══ 原文抜粋 ══

椹野道流の英国つれづれ 第14回
今日は、挨拶も躊躇わないぞ!
〝Hello again! Thank you for the invitation!〟
「また来ました。お招きありがとうございます」でいいと、B&Bのフロントにいたお兄さんも太鼓判を押してくれました。心強い!
ところが。
意気込んで挨拶しようと思った私は、軽く口を開いたまま、固まりました。
扉を開けてくれたのは、ジーンではなかったのです。
私の目の前にいるのは、がっしりした体型で、ワイシャツごしにもお腹がぽこーんと出ているのがわかる、白髪のお爺さん。
ジーンよりはうんと年上に見えます。70歳は超えていそう。
ええと……あ、初対面だから、〝Hello again!〟がいきなり言えなくなっちゃった!
うわ、どうしよう。
狼狽えながら、とりあえず〝Hello〟だけどうにか喉から絞り出した私に、目の前のお爺さんも、何だかちょっと戸惑った様子で、〝Ah……well〟と言って、ボサボサ気味の白髪を掻き回してから、こう言いました。
「ええと、チャーリー?」
「チャズ」
「ああ、そうそう、チャズ! 昨日は会えなくて残念だった。今日は会えて嬉しいよ」
ようやく快活な笑みを浮かべてそう言いながら、お爺さんは右手を差し出してきました。
ホッ。怖い人じゃなかった。私は彼と握手しながら、考えました。
ということは、もしやこの人が、ジーンの夫! ジーンよりずいぶん年上なんだろうか。
それとも、ジーンがとても若く見えるだけで、実は同じくらいの年代なんだろうか。
もの問いたげな私の顔に、手を離した彼は、ニヤッと笑って自分を指さしました。
「ジャック。ジャック・リーブ。ジーンの夫だよ。ジーン&ジャック。いい感じだろ」
確かに。ちょっとクラシックなコメディドラマのタイトルにありそう。
「はい、とっても」
私が同意すると、彼……ジャックは一歩下がって、私を家に招き入れてくれました。
「まあ、ジーンに挨拶しな。すぐ出ることになるだろうけど」
すぐ出る? なんだかよくわかりませんが、ジーンに挨拶は、勿論望むところです。
果たしてジーンは、小さなキッチンにいました。
牛肉の塊に、塩胡椒を丁寧にすり込んでます。下に敷いているのは、まな板ではなく、お肉を包んでいたパック。合理的です。
「こんにちは! お招きありがとうございます」

═══
══ 入力データ ══

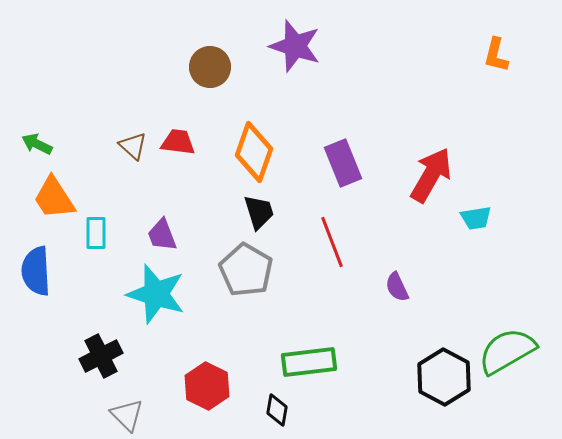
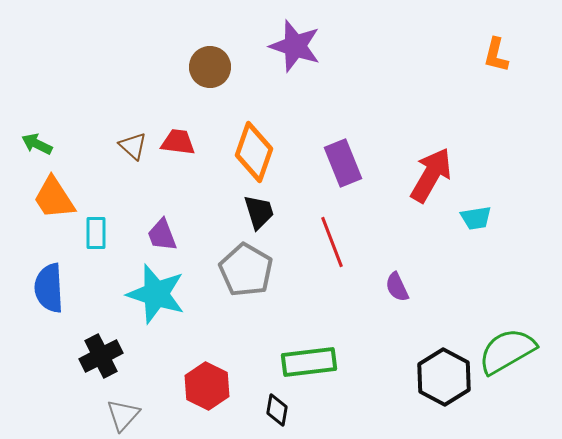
blue semicircle: moved 13 px right, 17 px down
gray triangle: moved 4 px left; rotated 27 degrees clockwise
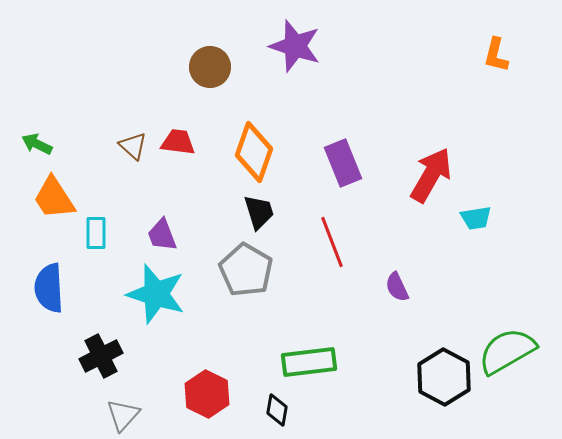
red hexagon: moved 8 px down
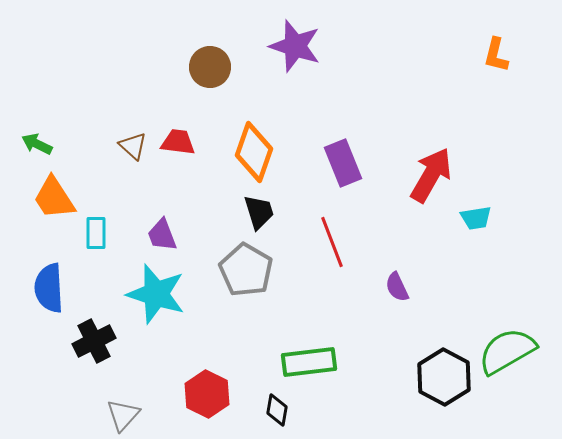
black cross: moved 7 px left, 15 px up
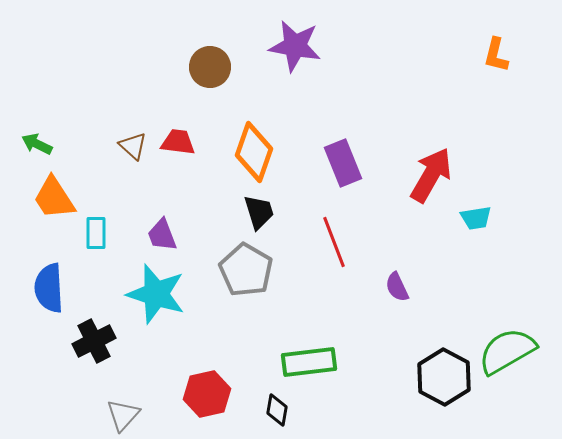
purple star: rotated 8 degrees counterclockwise
red line: moved 2 px right
red hexagon: rotated 21 degrees clockwise
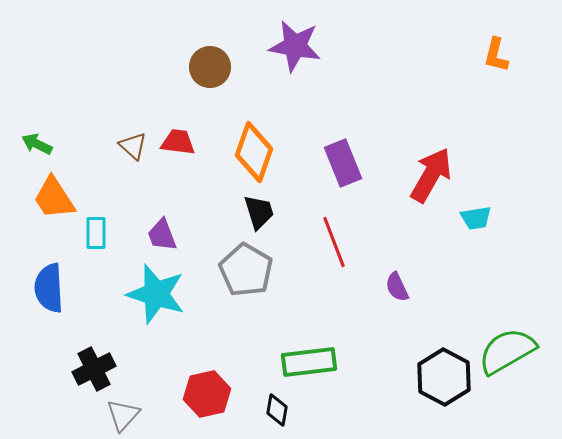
black cross: moved 28 px down
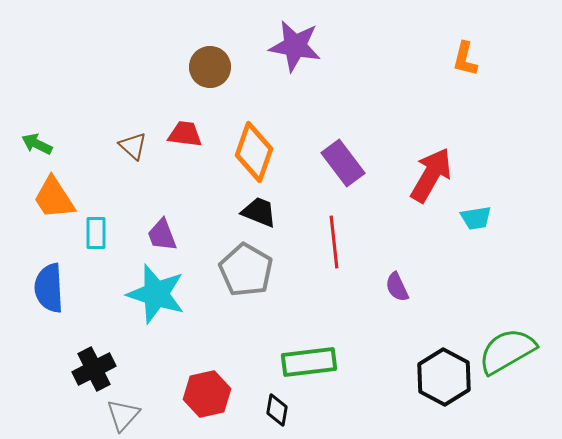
orange L-shape: moved 31 px left, 4 px down
red trapezoid: moved 7 px right, 8 px up
purple rectangle: rotated 15 degrees counterclockwise
black trapezoid: rotated 51 degrees counterclockwise
red line: rotated 15 degrees clockwise
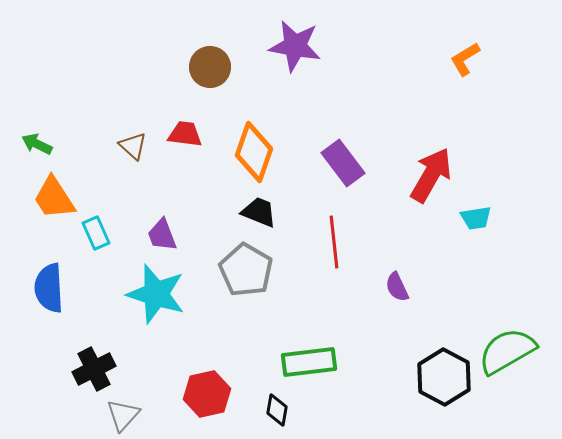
orange L-shape: rotated 45 degrees clockwise
cyan rectangle: rotated 24 degrees counterclockwise
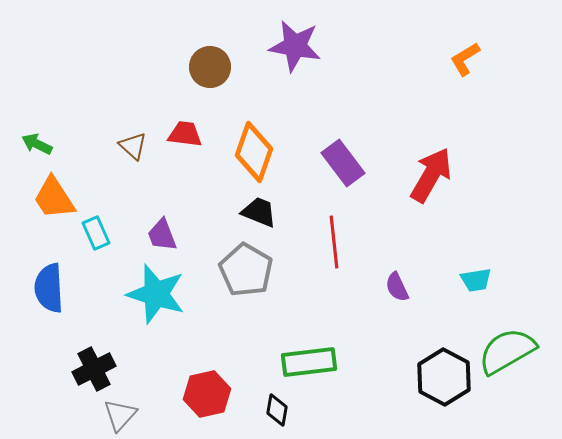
cyan trapezoid: moved 62 px down
gray triangle: moved 3 px left
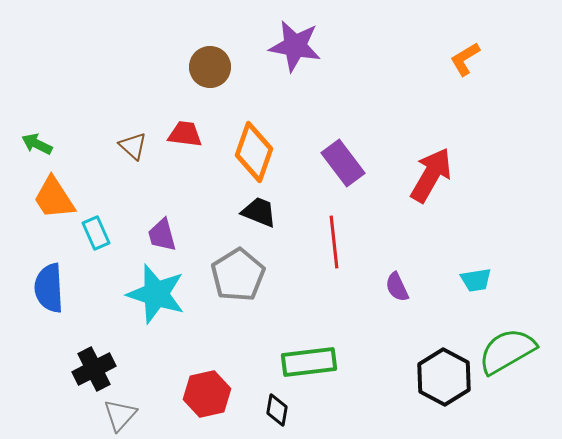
purple trapezoid: rotated 6 degrees clockwise
gray pentagon: moved 8 px left, 5 px down; rotated 10 degrees clockwise
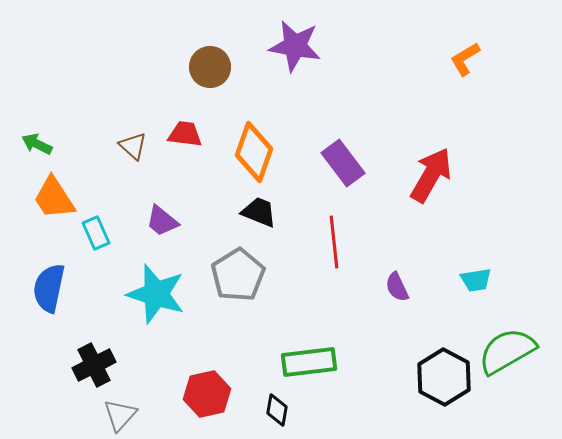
purple trapezoid: moved 14 px up; rotated 36 degrees counterclockwise
blue semicircle: rotated 15 degrees clockwise
black cross: moved 4 px up
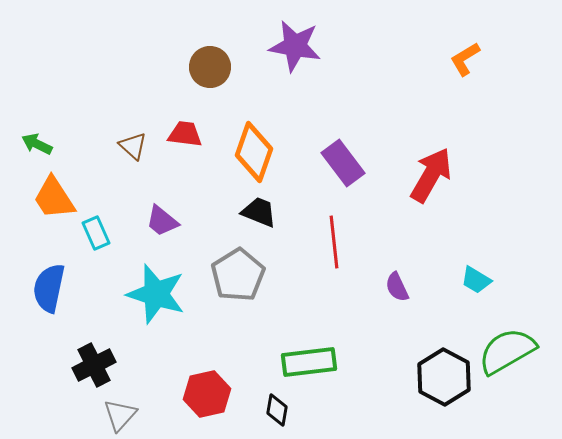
cyan trapezoid: rotated 40 degrees clockwise
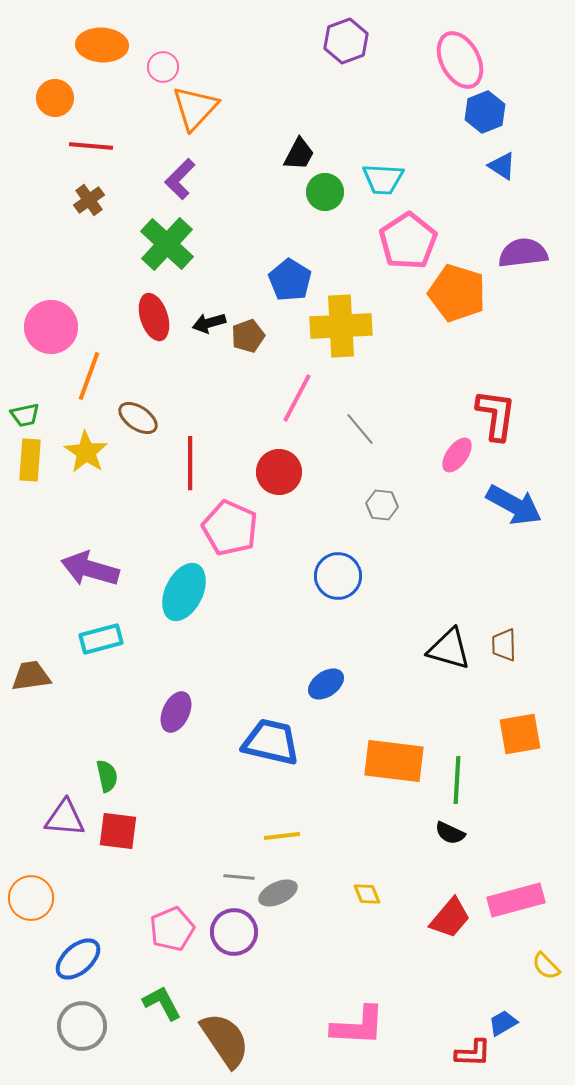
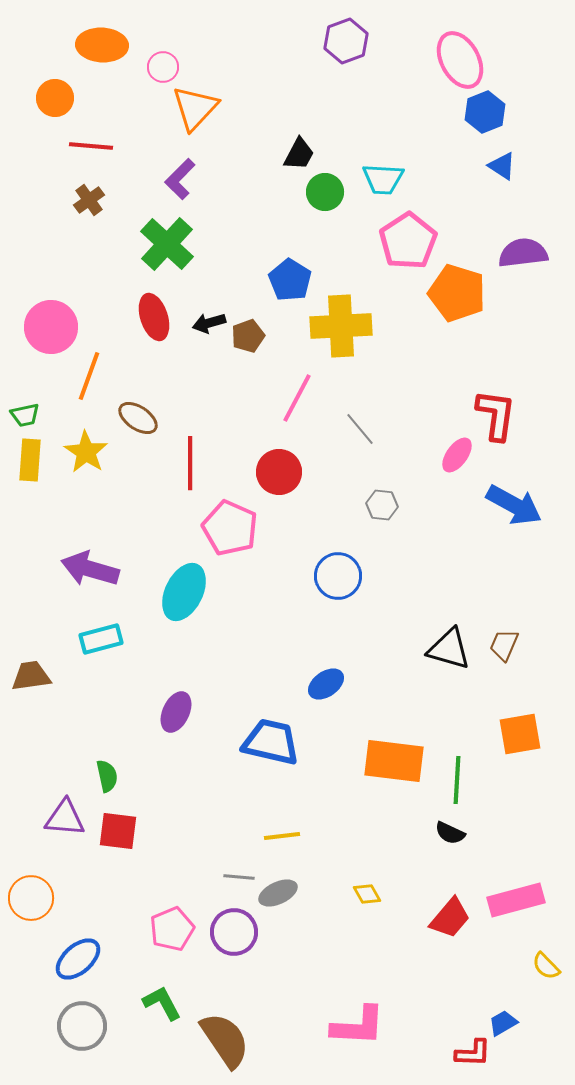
brown trapezoid at (504, 645): rotated 24 degrees clockwise
yellow diamond at (367, 894): rotated 8 degrees counterclockwise
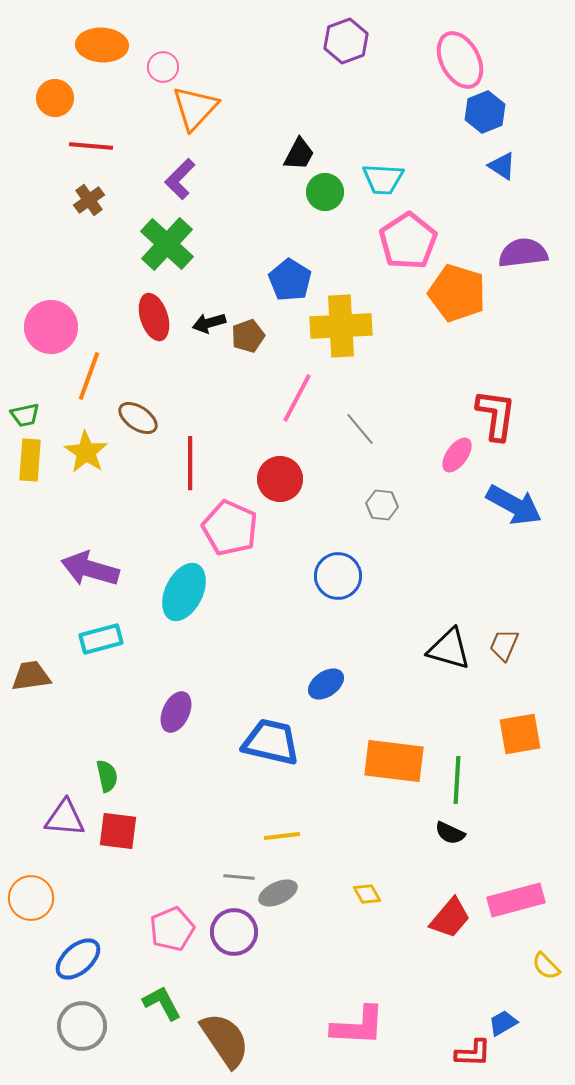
red circle at (279, 472): moved 1 px right, 7 px down
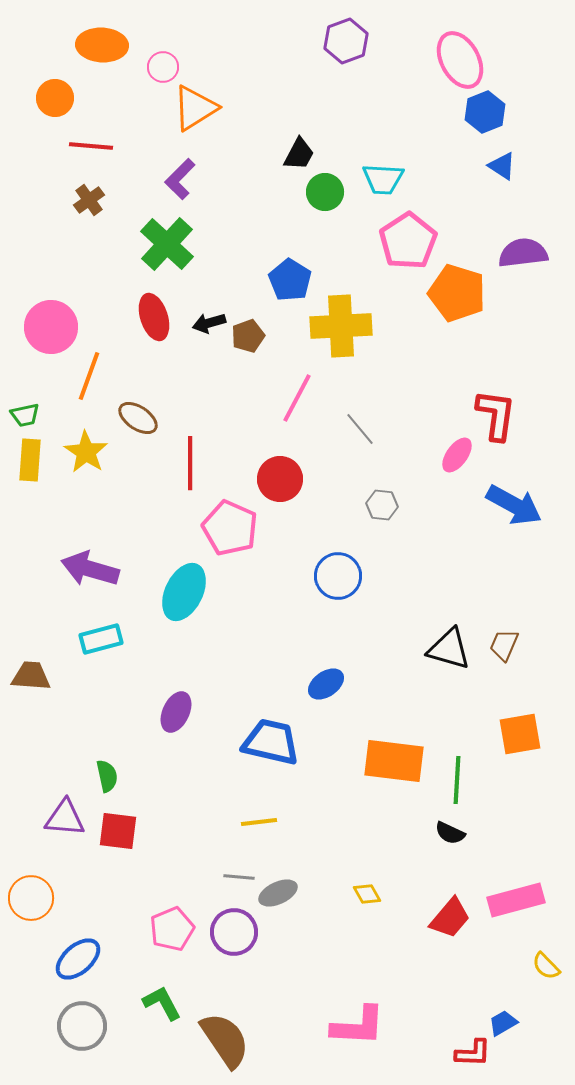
orange triangle at (195, 108): rotated 15 degrees clockwise
brown trapezoid at (31, 676): rotated 12 degrees clockwise
yellow line at (282, 836): moved 23 px left, 14 px up
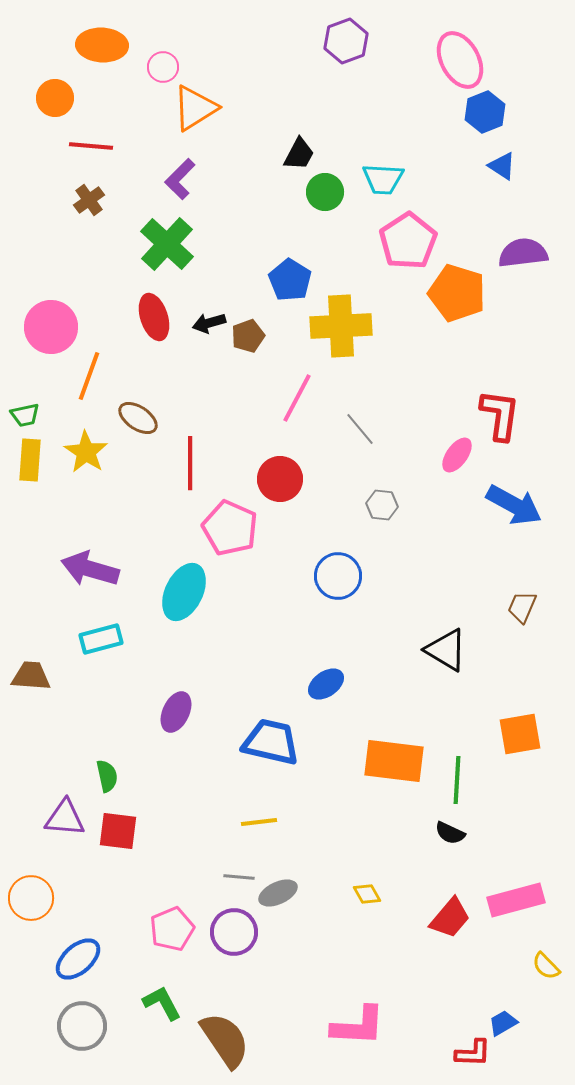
red L-shape at (496, 415): moved 4 px right
brown trapezoid at (504, 645): moved 18 px right, 38 px up
black triangle at (449, 649): moved 3 px left, 1 px down; rotated 15 degrees clockwise
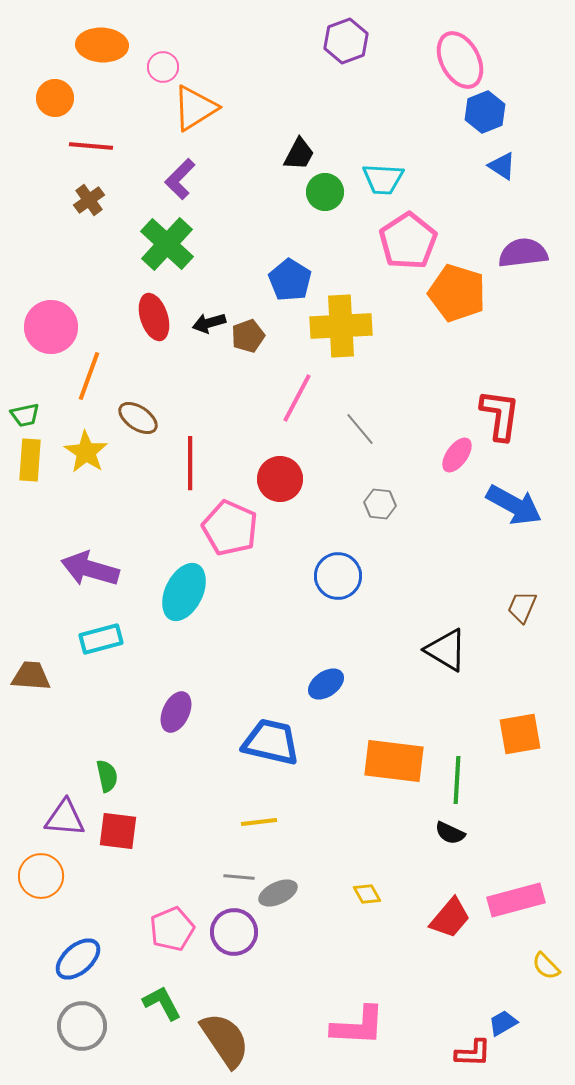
gray hexagon at (382, 505): moved 2 px left, 1 px up
orange circle at (31, 898): moved 10 px right, 22 px up
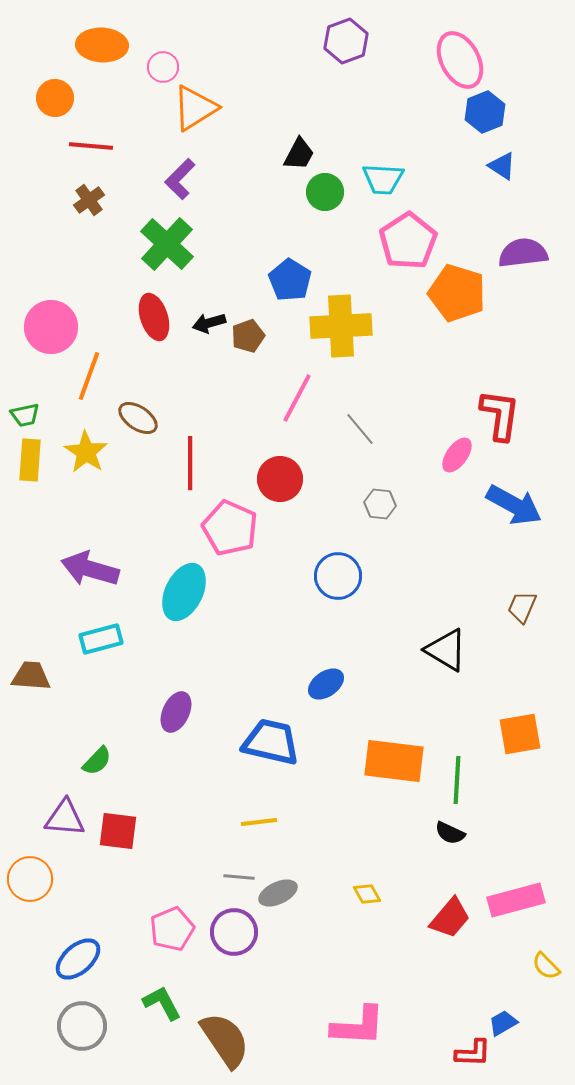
green semicircle at (107, 776): moved 10 px left, 15 px up; rotated 56 degrees clockwise
orange circle at (41, 876): moved 11 px left, 3 px down
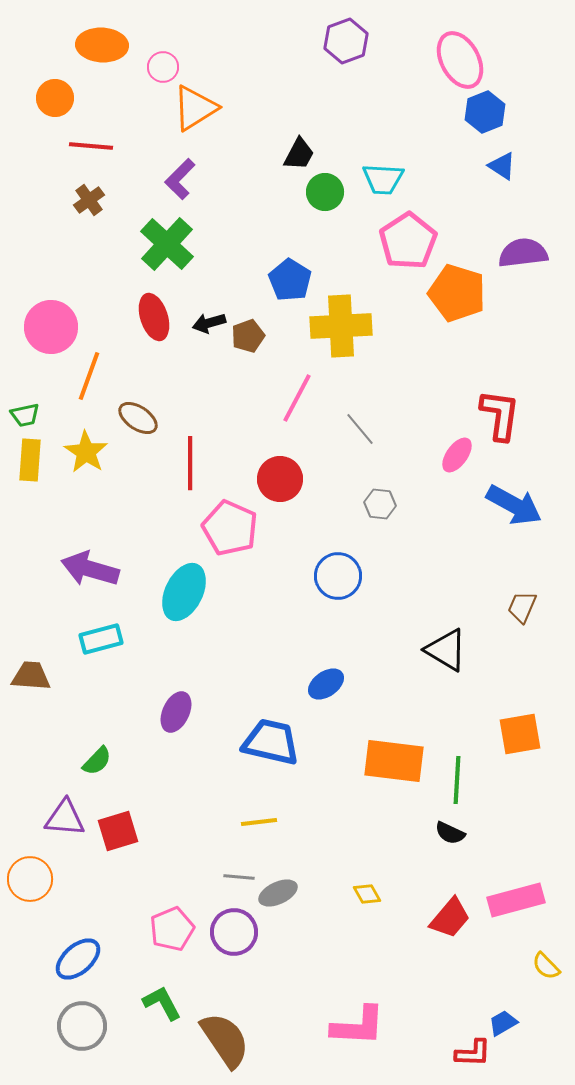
red square at (118, 831): rotated 24 degrees counterclockwise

═══

== 作業内容 ==
英国つれづれの文章を「狼狽えながら、とりあえず〝H」から「ようやく快活な笑みを浮かべてそう言いながら、お爺さんは右手を差し出してきました。」まで、「チャズ」を「チャック」に差し替えて書き出してください。

== 結果 ==
狼狽えながら、とりあえず〝Hello〟だけどうにか喉から絞り出した私に、目の前のお爺さんも、何だかちょっと戸惑った様子で、〝Ah……well〟と言って、ボサボサ気味の白髪を掻き回してから、こう言いました。
「ええと、チャーリー?」
「チャック」
「ああ、そうそう、チャック! 昨日は会えなくて残念だった。今日は会えて嬉しいよ」
ようやく快活な笑みを浮かべてそう言いながら、お爺さんは右手を差し出してきました。